Task objective »
Could you copy every record below line for line, omitting the pictures?

Dataset items »
Segment Open
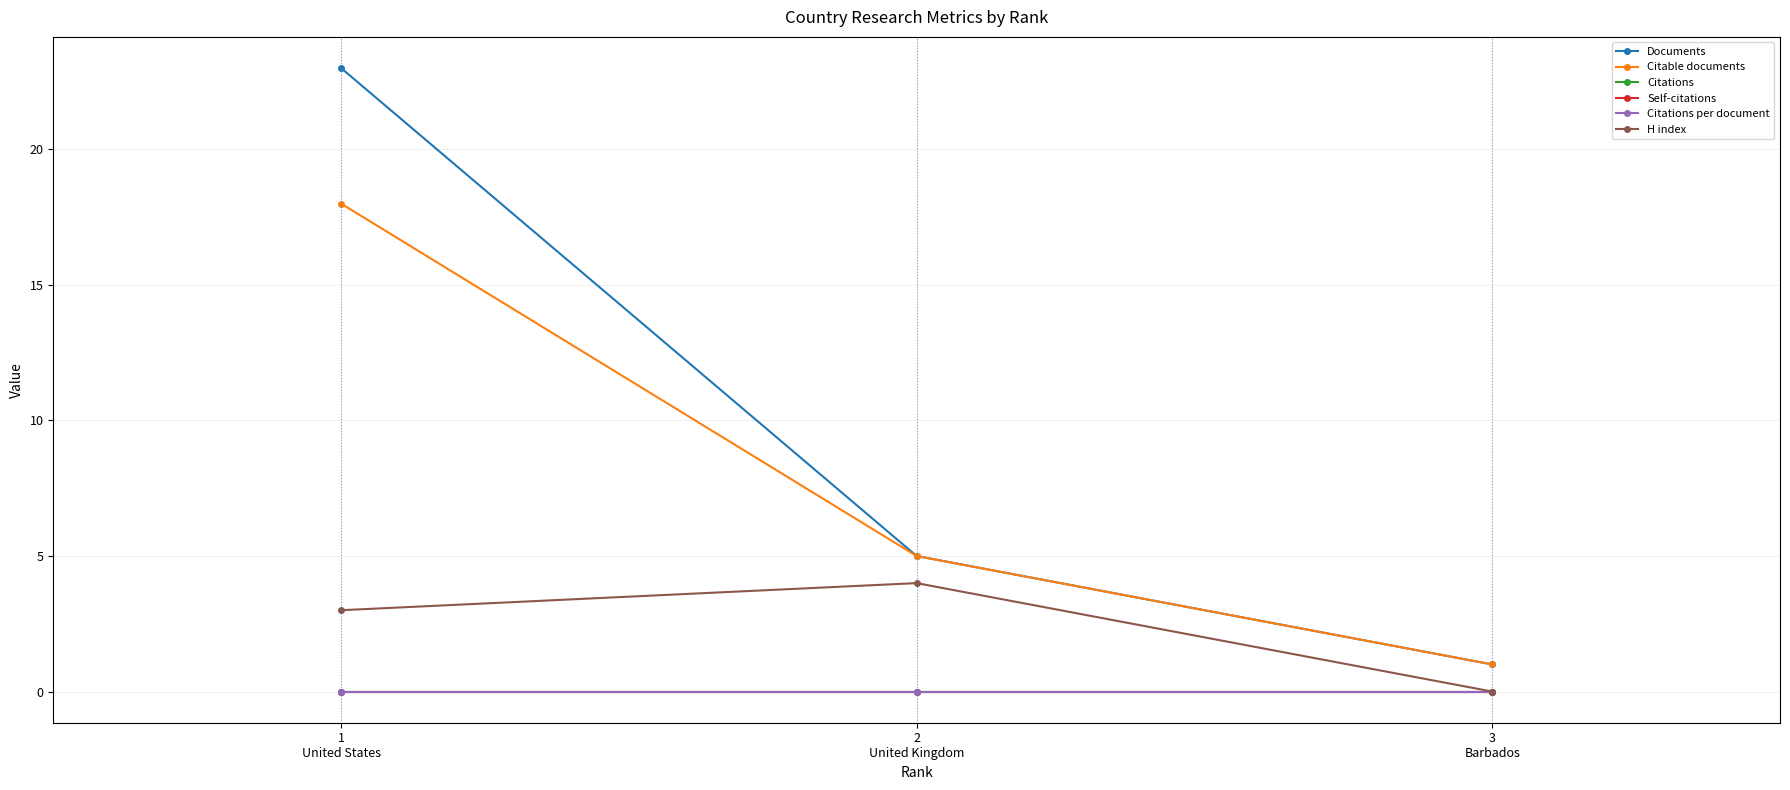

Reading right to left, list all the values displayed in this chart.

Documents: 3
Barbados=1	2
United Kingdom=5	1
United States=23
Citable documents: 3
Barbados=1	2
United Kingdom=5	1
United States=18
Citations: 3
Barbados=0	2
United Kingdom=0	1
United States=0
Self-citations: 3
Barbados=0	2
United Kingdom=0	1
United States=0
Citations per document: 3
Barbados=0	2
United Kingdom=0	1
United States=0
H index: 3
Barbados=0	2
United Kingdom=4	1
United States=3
Segment Closed
Reply »
Reading right to left, list all the values displayed in this chart.

Documents: 3
Barbados=1	2
United Kingdom=5	1
United States=23
Citable documents: 3
Barbados=1	2
United Kingdom=5	1
United States=18
Citations: 3
Barbados=0	2
United Kingdom=0	1
United States=0
Self-citations: 3
Barbados=0	2
United Kingdom=0	1
United States=0
Citations per document: 3
Barbados=0	2
United Kingdom=0	1
United States=0
H index: 3
Barbados=0	2
United Kingdom=4	1
United States=3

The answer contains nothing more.